Sullivan, 27, told Fox Sports that while he wants to compete in the 2016 Olympics in Rio de Janeiro, he's not certain that his body will be able to handle another Olympic cycle. He recently had surgery to repair a torn bicep that he suffered through at the London Olympics, an injury he made public shortly after placing eighth in the 50 free final in London.
Sullivan said that he's planning to continue to train in 2013, but won't commit to any competitions this year as he recuperates physically and mentally. However, that time off could come at a price.
“Four years is a long time the way my body has been,” he said.
Sullivan has been plagued with numerous injuries in his storied career, most notably in his left hip, which has endured surgery five times, most recently in 2010, according to a January 2010 article in the Sydney Morning Herald. He was able to come back from that surgery to help the Australians win the 400 free relay at the 2011 world championships.

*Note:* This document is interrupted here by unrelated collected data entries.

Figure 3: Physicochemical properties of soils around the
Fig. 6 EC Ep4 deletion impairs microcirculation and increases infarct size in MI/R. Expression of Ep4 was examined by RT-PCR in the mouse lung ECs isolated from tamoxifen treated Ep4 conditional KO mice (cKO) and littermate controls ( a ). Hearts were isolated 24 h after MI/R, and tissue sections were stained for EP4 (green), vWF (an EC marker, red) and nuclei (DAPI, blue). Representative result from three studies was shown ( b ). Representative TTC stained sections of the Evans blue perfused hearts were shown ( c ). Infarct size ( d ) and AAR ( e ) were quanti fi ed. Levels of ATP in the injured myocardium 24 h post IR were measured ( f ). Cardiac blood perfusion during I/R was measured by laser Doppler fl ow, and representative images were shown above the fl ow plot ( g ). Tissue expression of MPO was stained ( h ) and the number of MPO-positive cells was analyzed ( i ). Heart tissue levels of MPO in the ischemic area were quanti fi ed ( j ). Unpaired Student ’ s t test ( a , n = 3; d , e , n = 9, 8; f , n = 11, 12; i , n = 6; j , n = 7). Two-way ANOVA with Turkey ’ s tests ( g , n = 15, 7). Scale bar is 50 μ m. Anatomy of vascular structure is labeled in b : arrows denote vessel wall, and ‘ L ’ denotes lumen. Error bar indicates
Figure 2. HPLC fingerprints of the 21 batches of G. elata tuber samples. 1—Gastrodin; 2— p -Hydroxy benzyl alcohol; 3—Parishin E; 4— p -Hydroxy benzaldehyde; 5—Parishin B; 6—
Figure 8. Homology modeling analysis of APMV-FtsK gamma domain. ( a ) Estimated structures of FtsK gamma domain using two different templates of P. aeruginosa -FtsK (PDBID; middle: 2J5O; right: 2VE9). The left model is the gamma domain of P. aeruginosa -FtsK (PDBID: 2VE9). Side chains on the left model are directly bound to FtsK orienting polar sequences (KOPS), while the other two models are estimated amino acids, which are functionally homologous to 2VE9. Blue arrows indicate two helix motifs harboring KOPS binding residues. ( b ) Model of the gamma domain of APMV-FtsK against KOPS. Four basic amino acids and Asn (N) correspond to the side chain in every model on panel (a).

Other ailments that have hit Sullivan at the wrong time include an emergency appendectomy during training camp in Flagstaff, Ariz., and a crippling virus two weeks before the 2009 world championships.
Despite the injuries, Sullivan has been regarded as one of the top swimmers in history. He broke the world record in the 100 freestyle twice in 2008 and won three medals at the 2008 Games. He's competed in three Olympics, and making a fourth in 2016 would make him the first Australian male swimmer to do so.
Sullivan's road to 2016 will be full of obstacles, with domestic rivals such as James Magnussen, James Roberts, Cameron McEvoy and Tom D'Orsogna vying for relay spots. With Sullivan sitting out 2013, it's likely he will not be seen in an international competition until the 2014 Commonwealth Games in Scotland or the 2014 Pan Pacific Games in Australia.